Morning Comments March 9, 2022


May wheat had a phenomenal day, opening higher on the overnight, trading expanded limits lower before recovering those losses, and finishing down slightly. The nearly $2.00 range on the day being one of the largest seen in the market, outside of a $2.30 range in 2008. 

Corn spent much of its day lower before recovering to finish higher on the day, while beans were higher on continued moves higher in palm oil due to increased export restrictions from Indonesia.

We continue to monitor the conflict in Ukraine which is now heading into its second week with little in the way of improvement. Developments yesterday were somewhat limited, though Ukraine did indicate it may not need to be a part of NATO if that would mean the aggression would stop.

Later in the day Russian President Putin signed a decree in response to the U.S. import ban on Russian oil saying all raw goods and commodity exports to the U.S. and its allies were to be stopped immediately. A list of goods and allies is to be released in 2 days. With everything already sanctioned and restricted it's unlikely this reaction means much outside of making Putin look strong to his people.

Overnight the Russian ag minister indicated that Russia would limit wheat exports to ensure stable domestic bread prices. Though again without access to the SWIFT financial system and the desire of Western nations to cease all business ties there wasn't a strong line up of buyers at this point.

As the conflict continues, we are starting to get a better feel for what supplies are still sitting in the hands of Ukrainians and what their new crop production potential could look like. Currently wheat estimates range anywhere from just under 10 mmt up to 27 million tonnes, though according to experts giving these estimates, the high end of the range is very unlikely to be achieved with the current state of affairs. Ukraine produced around 33 mmt of wheat last year and is believed to still be sitting on 3.5 mmt of last year's supplies.

Russian production remains on track to be a near record, creating a very interesting dichotomy of supply scarcity created by supply that is simply unavailable due to geopolitical conflicts.

Outside of what is happening in the Black Sea, we are continuing to watch incredible volatility in commodity markets. As we discussed yesterday, the short squeeze in the nickel market pushed prices 70% higher on Monday before doubling during Asian hours Monday night into Tuesday. The incredible move higher pushed the two companies mostly responsible for short hedges in the nickel markets to the breaking point, needing to secure billions in credit for several banks to just meet margin calls. 

The London Metal Exchange announced they were cancelling all trades made during Monday night and Tuesday morning's trade before the markets were closed, likely indicating that move not only would have broken the hedger and their broker, it also threatened the health of the exchange.
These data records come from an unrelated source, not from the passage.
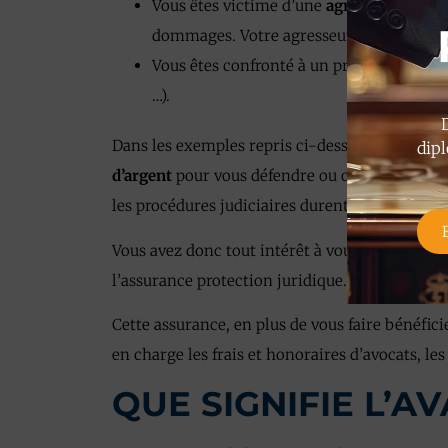
Vous êtes victime d’une
agression
dans l
dommages. Votre agresseur est insolvabl
Vous êtes confronté à un problème de
ro
…).
Dans les exemples repris ci-dessus, il est ind
dipl
d’argent
pour vous défendre ou obtenir répara
les procédures judiciaires durent de
nombreus
Vous avez donc tout intérêt à vous
mettre à l’a
l’assurance protection juridique.
Cette assurance, en plus de vous faire bénéfic
en charge les frais et honoraires d’avocats, les f
QUE SIGNIFIE L’A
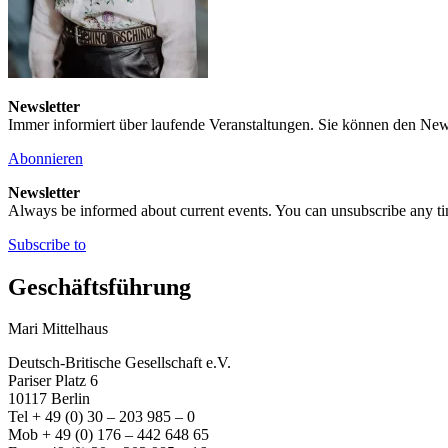
Newsletter
Immer informiert über laufende Veranstaltungen. Sie können den New
Abonnieren
Newsletter
Always be informed about current events. You can unsubscribe any t
Subscribe to
Geschäftsführung
Mari Mittelhaus
Deutsch-Britische Gesellschaft e.V.
Pariser Platz 6
10117 Berlin
Tel + 49 (0) 30 – 203 985 – 0
Mob + 49 (0) 176 – 442 648 65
In addition to announcing the cancellation of trades the LME said the nickel market would remain closed until Friday as they sort out the situation.

Commodities have been pushed as a safe haven, though judging by the reduction in open interest the traditional players are taking some cash to the sidelines, hoping to wait out the current storm.

Looking ahead, we will get updated USDA supply and demand numbers today. Little in the way of surprises is expected with slight reductions to soybean and corn carryout anticipated by traders. World carryout is also likely to be reduced as the USDA works to pin down South American production and just what the conflict in the Black Sea may mean for the world export market.

Volatility is likely to continue as headline risk remains big and traders are uncertain where we need to head next.